# EXTRACTED RECORDS
┌────────

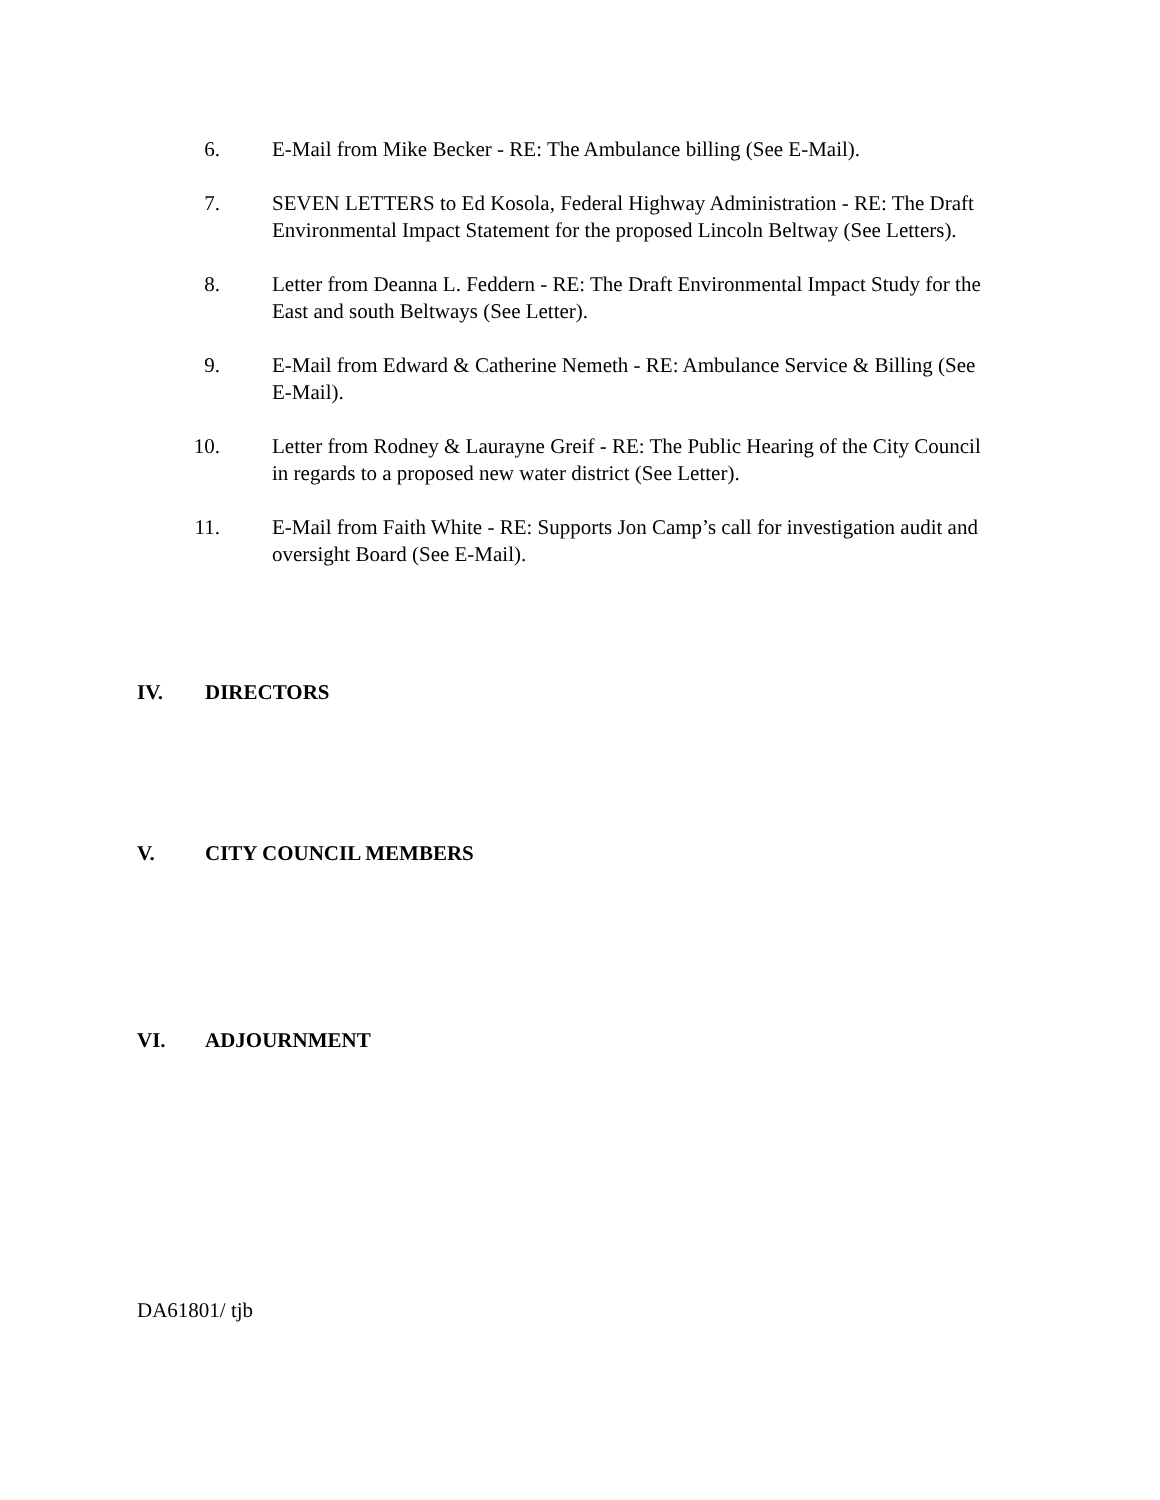6. E-Mail from Mike Becker - RE: The Ambulance billing (See E-Mail).
7. SEVEN LETTERS to Ed Kosola, Federal Highway Administration - RE: The Draft Environmental Impact Statement for the proposed Lincoln Beltway (See Letters).
8. Letter from Deanna L. Feddern - RE: The Draft Environmental Impact Study for the East and south Beltways (See Letter).
9. E-Mail from Edward & Catherine Nemeth - RE: Ambulance Service & Billing (See E-Mail).
10. Letter from Rodney & Laurayne Greif - RE: The Public Hearing of the City Council in regards to a proposed new water district (See Letter).
11. E-Mail from Faith White - RE: Supports Jon Camp’s call for investigation audit and oversight Board (See E-Mail).
IV. DIRECTORS
V. CITY COUNCIL MEMBERS
VI. ADJOURNMENT
DA61801/ tjb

└────────

# TASK OBJECTIVE
The listing above needs to be output again exactly. Don't include the pictures.

# TASK RESPONSE
6. E-Mail from Mike Becker - RE: The Ambulance billing (See E-Mail).
7. SEVEN LETTERS to Ed Kosola, Federal Highway Administration - RE: The Draft Environmental Impact Statement for the proposed Lincoln Beltway (See Letters).
8. Letter from Deanna L. Feddern - RE: The Draft Environmental Impact Study for the East and south Beltways (See Letter).
9. E-Mail from Edward & Catherine Nemeth - RE: Ambulance Service & Billing (See E-Mail).
10. Letter from Rodney & Laurayne Greif - RE: The Public Hearing of the City Council in regards to a proposed new water district (See Letter).
11. E-Mail from Faith White - RE: Supports Jon Camp’s call for investigation audit and oversight Board (See E-Mail).
IV. DIRECTORS
V. CITY COUNCIL MEMBERS
VI. ADJOURNMENT
DA61801/ tjb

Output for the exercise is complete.